Any mature cloud platform offers a reliable and scalable message bus. For example, AWS has Simple Queue Service (SQS) and Azure has Service Bus. My favorite on-premise solutions are Apache Kafka and RabbitMQ.
API Gateway and ESB
As a result, your architecture will look like some sort of combination of API Gateway and ESB:
Service Discovery
In a distributed system, services may move from one machine to another over time. This means service endpoint addresses change as the service moves to nodes with different IP addresses, and may open on different ports if the service uses a dynamically selected port.
When running containers at scale on an infrastructure made of immutable servers, how does an application identify where to connect to in order to find the service it requires? In this case you need a Service Discovery solution.
Service Discovery offers the ability to:
- Register and unregister a service
- Check the health of a particular instance of the service
- Balance the load among the “discovered” services.
They involve creating a directory of services, registering services in that directory, and then being able to look up and connect to services in that directory.

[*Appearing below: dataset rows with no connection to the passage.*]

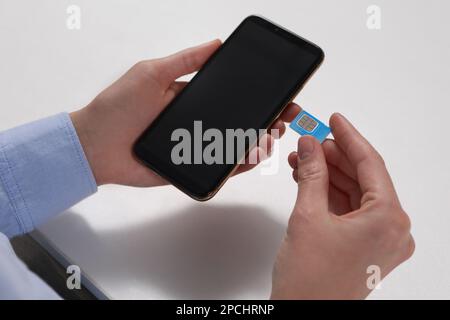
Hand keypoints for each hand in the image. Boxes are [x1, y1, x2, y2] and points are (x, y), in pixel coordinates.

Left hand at [70, 40, 299, 186]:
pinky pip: (221, 168)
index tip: (281, 93)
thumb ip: (184, 61)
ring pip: (235, 146)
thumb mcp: (151, 74)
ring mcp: (196, 147)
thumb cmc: (116, 108)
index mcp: (192, 99)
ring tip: (271, 134)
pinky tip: (254, 155)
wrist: (95, 147)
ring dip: (259, 141)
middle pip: (240, 123)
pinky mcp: (191, 168)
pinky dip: (241, 164)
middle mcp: (198, 123)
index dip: (258, 95)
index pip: (233, 96)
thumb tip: (216, 44)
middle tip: (285, 115)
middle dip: (268, 119)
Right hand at [271, 113, 413, 298]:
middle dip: (334, 157)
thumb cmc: (310, 281)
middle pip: (363, 178)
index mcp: (388, 220)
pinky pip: (351, 211)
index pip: (370, 164)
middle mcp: (392, 230)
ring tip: (303, 159)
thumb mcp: (307, 216)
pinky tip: (310, 180)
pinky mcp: (365, 247)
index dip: (349, 137)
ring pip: (356, 194)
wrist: (304, 315)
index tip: (334, 120)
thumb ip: (312, 174)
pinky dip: (330, 194)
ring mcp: (380, 240)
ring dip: (329, 175)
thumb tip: (310, 145)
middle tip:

When we want to use Service Discovery, we have three options:
- Build service discovery solutions by yourself. Check architecture that demonstrates a DNS- and load balancer-based solution on Amazon EC2 Container Service.
- Use on-premise solutions such as Consul or ZooKeeper.
- User cloud solutions such as Azure Naming Service or AWS Application Discovery Service
Anything else?
I explained the most common tools that have proven their worth with microservice architecture. If you have something to add to my list, feel free to suggest it in the comments.